Ayant visité Dubaï (les Emirats arabes unis), la Tunisie, la Turquie, l’Algérie après avoir fait un tour chez ses grands-parents maternels en Jordanie, l’infatigable étudiante compte désormais se rendre au Japon, en Afrique du Sud, en Chine, au Brésil, en Arabie Saoudite d’où elle reviendra au pays avec du matériel agricole car son rêve, c’est de nourrir le Burkina Faso, dit-elle.
Si elle est peu régulière, ces dernières années, en Jordanie chez ses grands-parents, elle dit être permanemment en contact avec eux. « On s’appelle au moins trois fois par semaine au téléphone », relate-t-elle. Mais toutes les fois qu’elle y allait, « l’ambiance était familiale entre le repas en famille et les sorties en groupe », se souvient celle qui s’apprête cette année, pendant les prochaines vacances, à se rendre en Jordanie.

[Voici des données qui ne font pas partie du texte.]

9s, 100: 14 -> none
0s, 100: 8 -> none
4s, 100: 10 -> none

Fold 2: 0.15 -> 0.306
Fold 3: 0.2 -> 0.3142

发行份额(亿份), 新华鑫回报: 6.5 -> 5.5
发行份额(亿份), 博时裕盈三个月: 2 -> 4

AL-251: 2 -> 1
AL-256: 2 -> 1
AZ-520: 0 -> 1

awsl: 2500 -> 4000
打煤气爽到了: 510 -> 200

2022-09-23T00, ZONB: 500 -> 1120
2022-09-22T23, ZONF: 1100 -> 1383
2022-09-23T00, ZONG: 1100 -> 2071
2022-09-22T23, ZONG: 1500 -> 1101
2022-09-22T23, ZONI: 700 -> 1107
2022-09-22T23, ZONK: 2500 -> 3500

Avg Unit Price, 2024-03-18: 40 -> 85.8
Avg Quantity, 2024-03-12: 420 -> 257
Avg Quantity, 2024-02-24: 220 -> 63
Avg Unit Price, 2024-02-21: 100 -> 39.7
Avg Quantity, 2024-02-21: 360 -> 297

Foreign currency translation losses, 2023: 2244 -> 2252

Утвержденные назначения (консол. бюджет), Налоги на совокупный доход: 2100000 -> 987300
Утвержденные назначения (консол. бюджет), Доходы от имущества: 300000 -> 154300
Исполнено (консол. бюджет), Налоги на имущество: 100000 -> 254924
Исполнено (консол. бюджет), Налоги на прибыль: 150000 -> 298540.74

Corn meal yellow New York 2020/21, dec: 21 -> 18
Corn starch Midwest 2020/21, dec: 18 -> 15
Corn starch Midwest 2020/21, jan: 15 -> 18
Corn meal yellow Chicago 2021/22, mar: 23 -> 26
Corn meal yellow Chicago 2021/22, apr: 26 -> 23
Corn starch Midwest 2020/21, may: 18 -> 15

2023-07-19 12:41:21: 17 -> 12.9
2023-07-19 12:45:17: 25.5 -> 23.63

Raya se dit être fière d’appartenir à deux cultures mais reconnaît que c’est assez « compliqué » du moment où elle estime que certains faits et gestes ne sont pas acceptés de part et d’autre. « Dans l’éducation à la jordanienne on ne vouvoie pas nos parents mais ici au Burkina Faso les gens voient cela (ndlr: le tutoiement) comme signe d’impolitesse, surtout en milieu mossi (ndlr: une ethnie du Burkina Faso) », illustre -t-elle.
Dame Raya invite les femmes au travail et à ne pas céder à la facilité car « l’avenir c’est la femme », foi de Raya Sana, issue d’une fratrie de 5 enfants dont 4 filles et un garçon. Deux de ses sœurs sont à l’étranger pour des études.